High Performance Computing and the Implications of Multi-core Architectures
Dave Turek, IBM
CTWatch Quarterly
February 2007

Over the past several years, public sector institutions (universities and government) and commercial enterprises have deployed supercomputing systems at an unparalleled rate, courtesy of favorable acquisition economics and compelling technological and business process innovation.

Manufacturers and producers of supercomputers have leveraged the price performance improvements of commodity microprocessors, the innovation in interconnect technologies, and the rise of Linux and open source software to reach classes of consumers unheard of as recently as five years ago.

In June of 1997, the so-called "fastest computer in the world," the ASCI Red machine at Sandia National Laboratory, was the first system exceeding a teraflop in compute power.1 Today, the same amount of compute power could be acquired for around $200,000, making supercomputing affordable to small companies, single academic departments and, in some cases, even individual researchers.

While these dramatic improvements in systems affordability have been taking place, the ability to extract value from the system is principally the consequence of well written and effective software. Here, the story for the industry is not quite as sanguine. From our customers, we hear that these systems are still difficult to use (for complete exploitation), and the applications they need either need to be ported, or even rewritten, to properly take advantage of all the hardware innovation in modern supercomputers.

This view is universal and strikes at the heart of the economic or scientific competitiveness of the institution: "Today's computational science ecosystem is unbalanced, with a software base that is inadequate to keep pace with and support evolving hardware and application needs … The result is greatly diminished productivity for both researchers and computing systems."2

As we contemplate each new hardware innovation for supercomputing, we must understand at the most fundamental level that software is the key to unlocking the value of the system for the benefit of the enterprise or the researcher.
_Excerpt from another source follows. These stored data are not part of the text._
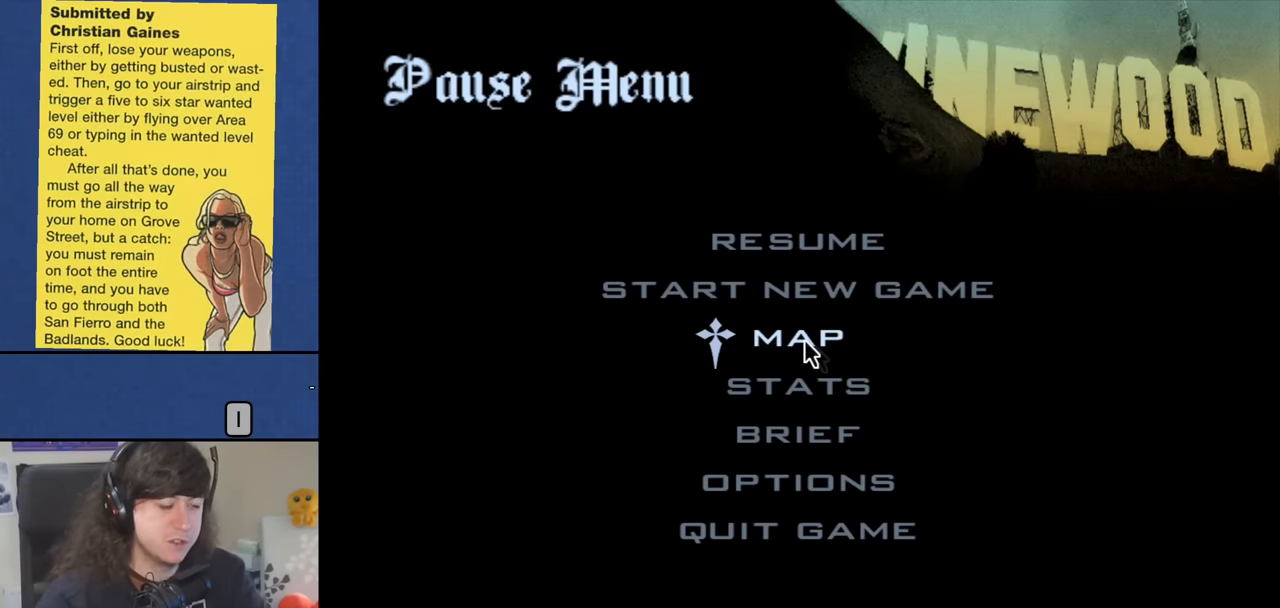
{"keys": [], "mouse": [], "events": []}
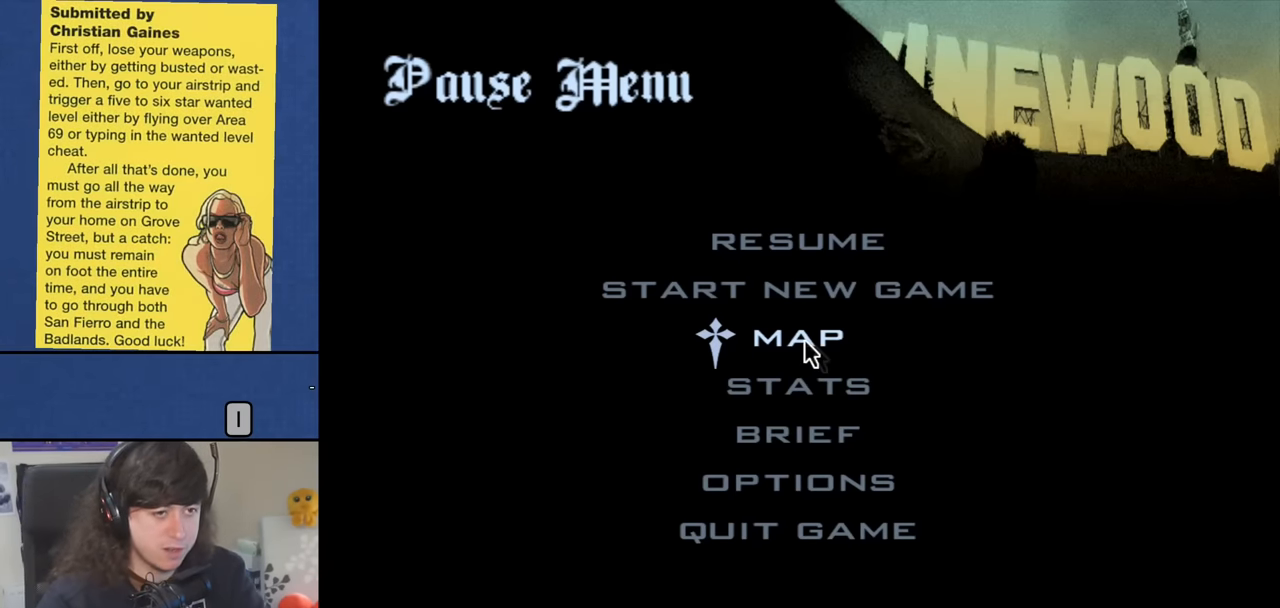
{"keys": [], "mouse": [], "events": [[67, "escape", "down"], [166, "escape", "up"]]}
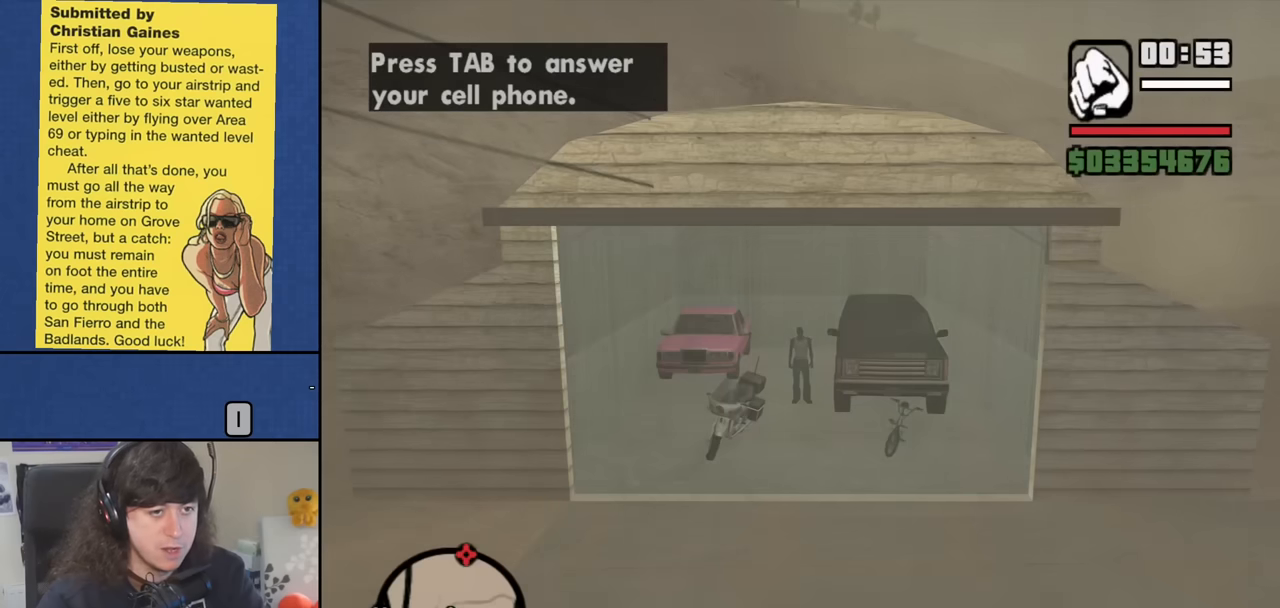
{"keys": [], "mouse": [], "events": []}
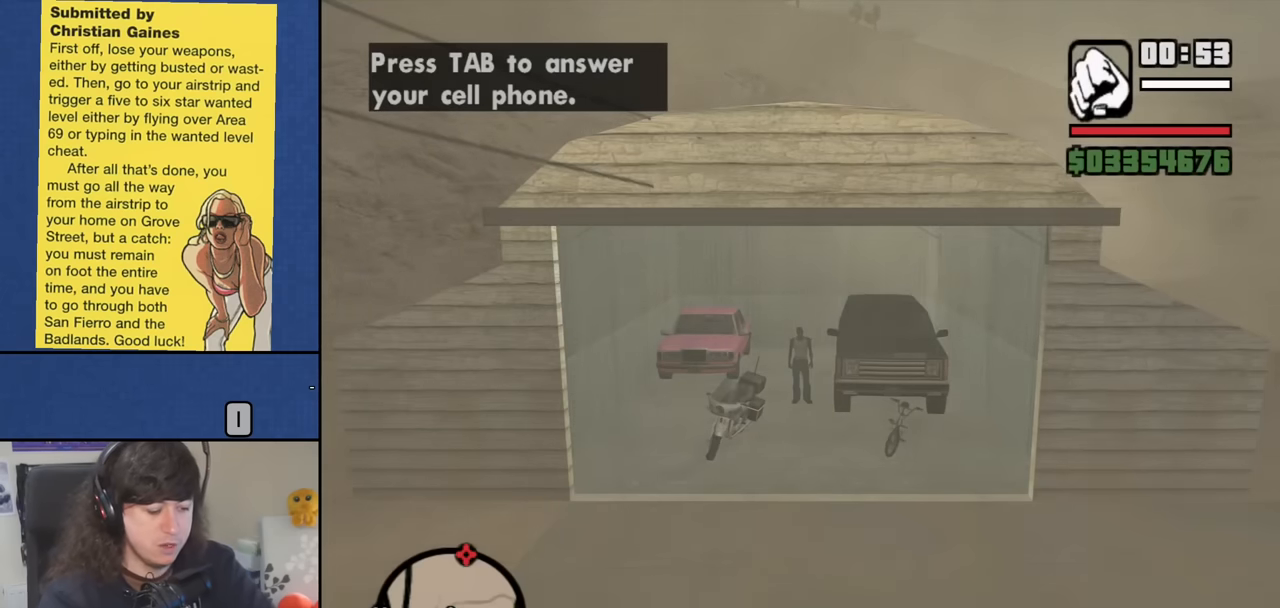
{"keys": [], "mouse": [], "events": []}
Moore's Law and Multicore CPUs in Supercomputing

The dramatic increase in the deployment and utilization of supercomputing owes much to microprocessor innovation and the attendant improvement in price performance typically associated with improved transistor density. But the "simple" idea of Moore's Law, characterized as the doubling transistor density per unit time, has its limits. Just as one cannot fold a piece of paper in half and in half again without reaching a fundamental limit within just a few folds, neither is it reasonable to think that increased density of transistors can be pursued without reaching some rather material physical limits over time.

One reaction to this reality has been the emergence of multi-core CPUs, each core running at a somewhat modest (but still significant) frequency, but orchestrated to work in concert on the computational problem at hand. This approach is meant to finesse the design limitations of forever-faster, single core CPUs while still attending to the insatiable needs for compute power in all market segments. And the supercomputing market segment, having more need for speed than any other segment, is aggressive in its pursuit and acceptance of this innovation.

The implications of multi-core designs to supercomputing are profound in terms of overall benefit. The fastest supercomputer in the world today, the Blue Gene/L system from IBM installed at Lawrence Livermore National Laboratory,1 is an innovative, multi-core- designed system on a chip (with each core running at less than a GhZ) that is roughly three times faster than the next fastest machine on the TOP500 list and roughly eight times faster than the NEC Earth Simulator (which was the last non-IBM system to lead the TOP500 list).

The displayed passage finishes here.